--- Text excerpt ---
-------------------------

Batch Comparison
compare_batches can be used to determine: did code or parameter changes make
trajectory sims better, worse, or different?
Use two existing batches — A (baseline, “before”) and B (experiment, “after”) — to produce an HTML report with per-launch metric deltas, aggregates by forecast type and campaign, win/loss counts, and overview bar + scatter plots for every metric. This builds on Batch Evaluation: which runs a batch on the current codebase.
Note
The comparison is pairwise — exactly A vs B, not N-way. The sign convention is Δ = B − A, and every metric is a magnitude of error, so negative Δ means improvement (and is colored green).
Running a comparison
PYTHONPATH=src python -m evaluation.compare_batches <batch_A> <batch_B>
Both arguments accept either a full batch_id or just the short git hash:
# full batch IDs
python -m evaluation.compare_batches \
2026-05-21T1510_96bcc3f \
2026-05-21T1526_96bcc3f
# short hashes (ambiguous hashes will error out)
python -m evaluation.compare_batches 96bcc3f 4afc699
Self-comparison (compare_batches X X) is allowed and useful as a
sanity check — every delta should be zero.

-------------------------

--- Records supplied ---
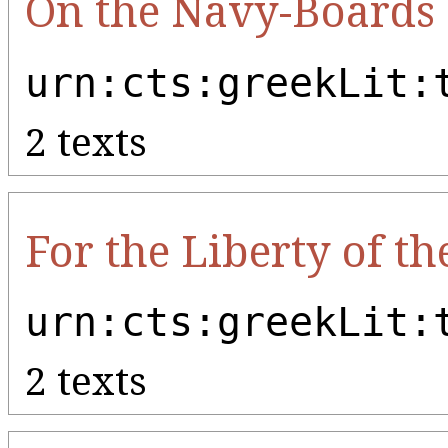
On the Navy-Boards
urn:cts:greekLit:
2 texts
For the Liberty of t
urn:cts:greekLit:
2 texts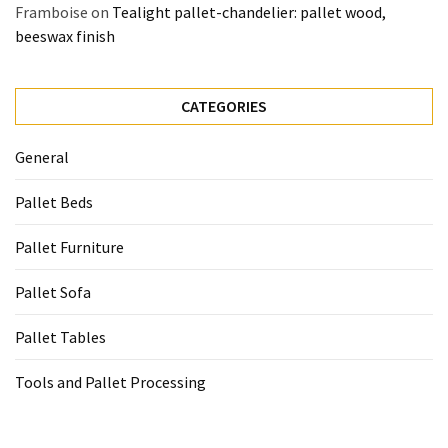
Framboise
on
Tealight pallet-chandelier: pallet wood,
beeswax finish
CATEGORIES
General
Pallet Beds
Pallet Furniture
Pallet Sofa
Pallet Tables
Tools and Pallet Processing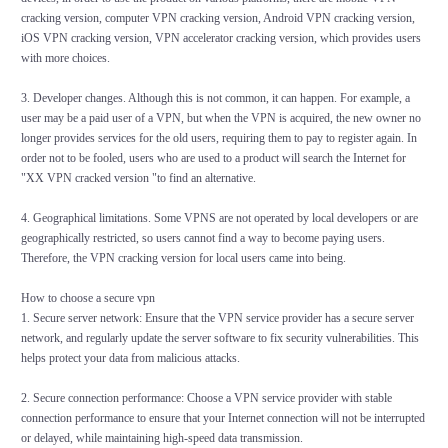
cracking version, computer VPN cracking version, Android VPN cracking version,
iOS VPN cracking version, VPN accelerator cracking version, which provides users
with more choices.
3. Developer changes. Although this is not common, it can happen. For example, a
user may be a paid user of a VPN, but when the VPN is acquired, the new owner no
longer provides services for the old users, requiring them to pay to register again. In
order not to be fooled, users who are used to a product will search the Internet for
"XX VPN cracked version "to find an alternative.
4. Geographical limitations. Some VPNS are not operated by local developers or are
geographically restricted, so users cannot find a way to become paying users.
Therefore, the VPN cracking version for local users came into being.
How to choose a secure vpn
1. Secure server network: Ensure that the VPN service provider has a secure server
network, and regularly update the server software to fix security vulnerabilities. This
helps protect your data from malicious attacks.
2. Secure connection performance: Choose a VPN service provider with stable
connection performance to ensure that your Internet connection will not be interrupted
or delayed, while maintaining high-speed data transmission.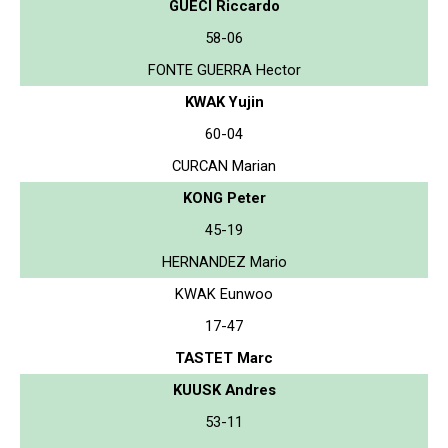
GUECI Riccardo
58-06
FONTE GUERRA Hector
KWAK Yujin
60-04
CURCAN Marian
KONG Peter
45-19
HERNANDEZ Mario
KWAK Eunwoo
17-47
TASTET Marc
KUUSK Andres
53-11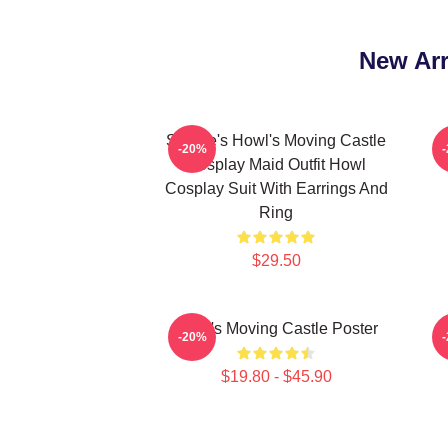
New Arr
Sophie's Howl's Moving Castle
-20%
Cosplay Maid Outfit Howl
Cosplay Suit With Earrings And
Ring
$29.50
Howl's Moving Castle Poster
H
-20%
$19.80 - $45.90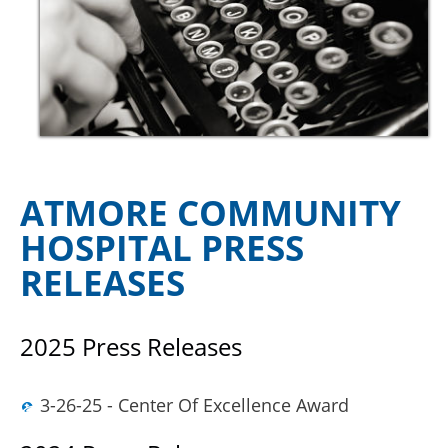
ATMORE COMMUNITY
HOSPITAL PRESS
RELEASES
2025 Press Releases
3-26-25 - Center Of Excellence Award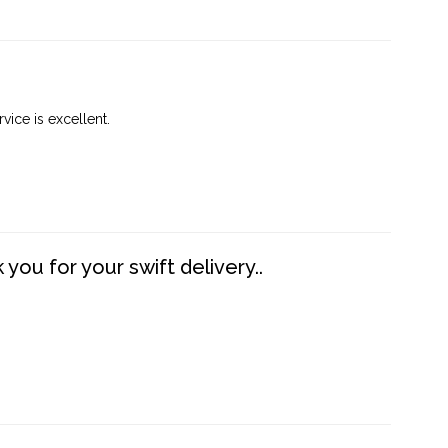
vice is excellent.
you for your swift delivery..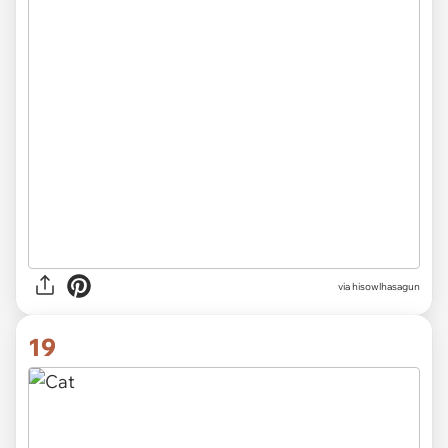
via hisowlhasagun
19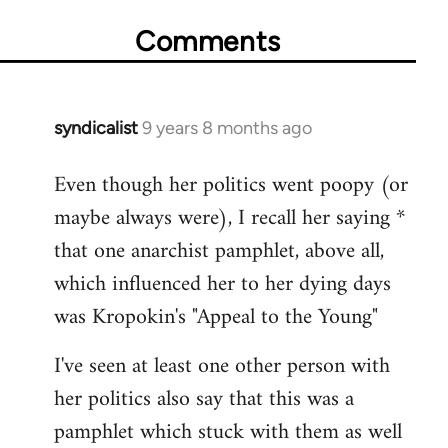
Comments
syndicalist
9 years 8 months ago
In
reply
Even though her politics went poopy (or
to
maybe always were), I recall her saying *
Welcome
by
that one anarchist pamphlet, above all,
libcom.org
which influenced her to her dying days
was Kropokin's "Appeal to the Young"
I've seen at least one other person with
her politics also say that this was a
pamphlet which stuck with them as well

-------------------------

--- Required action ---
In the batch comparison text, what does a negative Δ indicate? The listing is not needed for the task.

--- Response ---
An improvement, since Δ = B − A and every metric is a magnitude of error.